Events
Time: 4:30 p.m.
Place: Seminar room 0.08
Benoît Appolaire, UMR 104 CNRS – ONERA, Châtillon Cedex, France
When dealing with phase transformations at the solid state, it seems difficult to neglect the influence of mechanics, i.e. elasticity and plasticity, even in the case of diffusion-controlled transformations. If the influence of elasticity on kinetics and morphologies has been studied for a long time (see e.g. the pioneer work of F. Larché and J.W. Cahn [1] and subsequent extensive works of P.W. Voorhees and W.C. Johnson [2,3]), the influence of plasticity has rarely been addressed. It is indeed difficult to obtain analytical solutions in relevant cases, and the resort to numerical calculations is mandatory. Despite the extensive use of phase field models to investigate the interplay between phase transformation and elasticity for nearly 20 years, it is only recently that the phase field approach has been coupled to plasticity (e.g. [4-8]).
In this talk, I will first present such a coupling between a simple phase field model and a simple J2 plasticity model, relying on a particular interpolation scheme within the diffuse interface. Using this model, I will show how the dissolution of a spherical precipitate is influenced by an applied shear stress. In particular, I will show that plasticity may lead to some morphological bifurcations.

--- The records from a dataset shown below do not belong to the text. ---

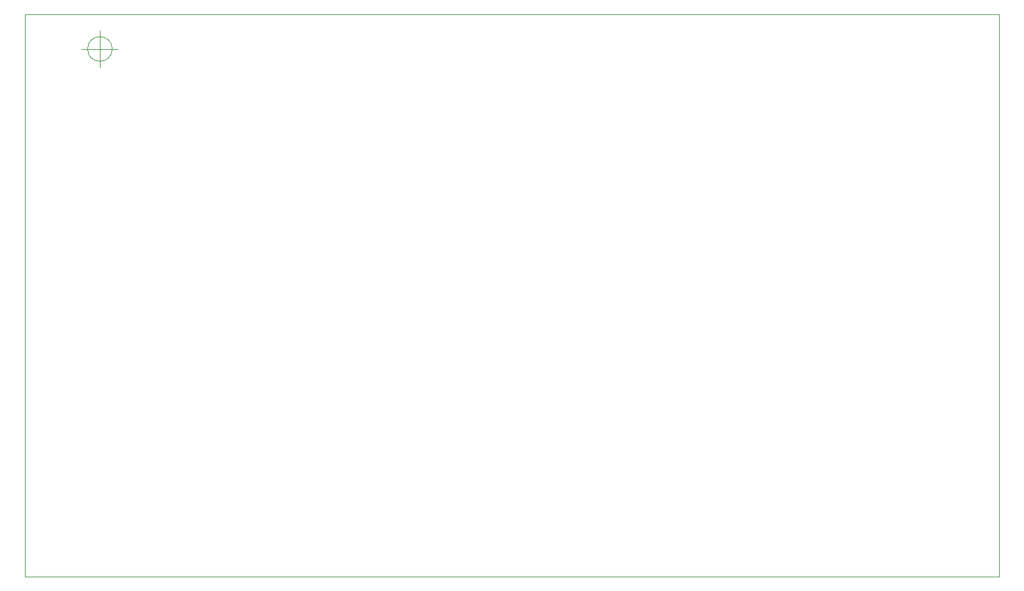
<source format=gbr>
G04 #@! TF.GenerationSoftware,KiCad,Pcbnew,(5.1.2)-1*
G04 #@! TF.CreationDate,2021-02-22T12:01:06+05:45*
G04 #@! TF.ProjectId,Pufferfish-Power-MCU,50756666-6572-4666-9973-682d506f7765,0.0*
G04 #@! TF.SameCoordinates,Original*
G04 #@! TF.FileFunction,Other,User*
%FSLAX46Y46*%
G04 Gerber Fmt 4.6, Leading zero omitted, Abs format (unit mm)*
G04 Created by KiCad (PCBNEW (5.1.2)-1) date 2021-02-22 12:01:06*
%MOMM*%
%LPD*%
G04 APERTURE LIST*
%ADD10C,0.100000*%
G04 APERTURE END LIST*
D10*
X203212700Y-114388900D02*
X203212700Y-119388900D01*
X71094600Y-114401600D02*
X71094600Y-119401600D01*
X82946666Y-47752000D02*
G75*
G03X82946666Y-47752000I-1666666J0D01*
G01*
X78780000Y-47752000D02*
X83780000Y-47752000D01*
X81280000Y-45252000D02*
X81280000Y-50252000D01*
X71094600Y-114401600D02*
X71094600Y-43065700D01*
X203212700Y-119388900D02*
X71094600Y-119401600D01*
X203225400Y-43065700D02*
X203212700Y-114388900D01*
X71094600Y-43065700D02*
X203225400Y-43065700D01*
M02*

</source>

In a second part, I will present very briefly a new route toward modeling plasticity at the atomic scale in the framework of a continuum model, which is ultimately intended to be coupled to phase field models. I will then focus on the process of coherency loss of misfitting precipitates that we have been able to investigate with this new model.
[1] A linear theory of thermochemical equilibrium of solids under stress, F. Larché and J. W. Cahn, Acta Metallurgica 21 1051-1063 (1973).

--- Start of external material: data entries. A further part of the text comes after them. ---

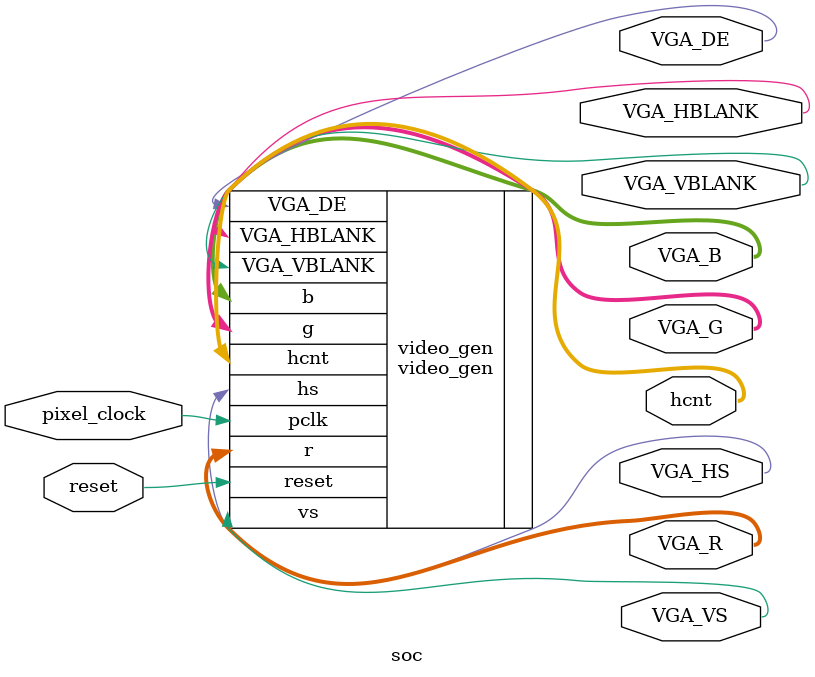
<source format=v>

module soc (
   input  reset,
   input  pixel_clock,
   output [9:0] hcnt,
   output VGA_HS,
   output VGA_VS,
   output [7:0] VGA_R,
   output [7:0] VGA_G,
   output [7:0] VGA_B,
   output VGA_DE,
   output VGA_HBLANK,
   output VGA_VBLANK
);



video_gen video_gen (
	 .reset (reset),
	 .hcnt(hcnt),
	 .pclk  (pixel_clock),
	 .hs    (VGA_HS),
	 .vs    (VGA_VS),
	 .r     (VGA_R),
	 .g     (VGA_G),
	 .b     (VGA_B),
	 .VGA_HBLANK(VGA_HBLANK),
	 .VGA_VBLANK(VGA_VBLANK),
	 .VGA_DE(VGA_DE)
);
					


endmodule

</source>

[2] Interfacial equilibrium during a first-order phase transformation in solids, P. W. Voorhees and W. C. Johnson, Journal of Computational Physics 84 5108-5121 (1986).
[3] On the morphological development of second-phase particles in elastically-stressed solids, P. W. Voorhees, G. B. McFadden and W. C. Johnson, Acta Metallurgical and Materialia 40 2979-2992 (1992).
[4] Combining phase field approach and homogenization methods for modelling phase transformation in elastoplastic media, K. Ammar, B. Appolaire, G. Cailletaud and S. Forest, European Journal of Computational Mechanics 18 485-523 (2009).
[5] Phase field modeling of elasto-plastic deformation induced by diffusion controlled growth of a misfitting spherical precipitate, K. Ammar, B. Appolaire, G. Cailletaud and S. Forest, Philosophical Magazine Letters 91 164-172 (2011).
[6] Coupling phase field and viscoplasticity to study rafting in {N}i-based superalloys, A. Gaubert, Y. L. Bouar and A. Finel, Philosophical Magazine 90 7-28 (2010).
[7] Viscoplastic phase field simulation of microstructural evolutions under complex loadings in Ni-base superalloys, A. Gaubert, Y. L. Bouar and A. Finel, Advanced Materials Research 278 216-221 (2011).
[8] A phase field model incorporating strain gradient viscoplasticity: Application to rafting in Ni-base superalloys, M. Cottura, Y. L. Bouar, A. Finel, B. Appolaire, K. Ammar and S. Forest, Journal of the Mechanics and Physics of Solids (2012).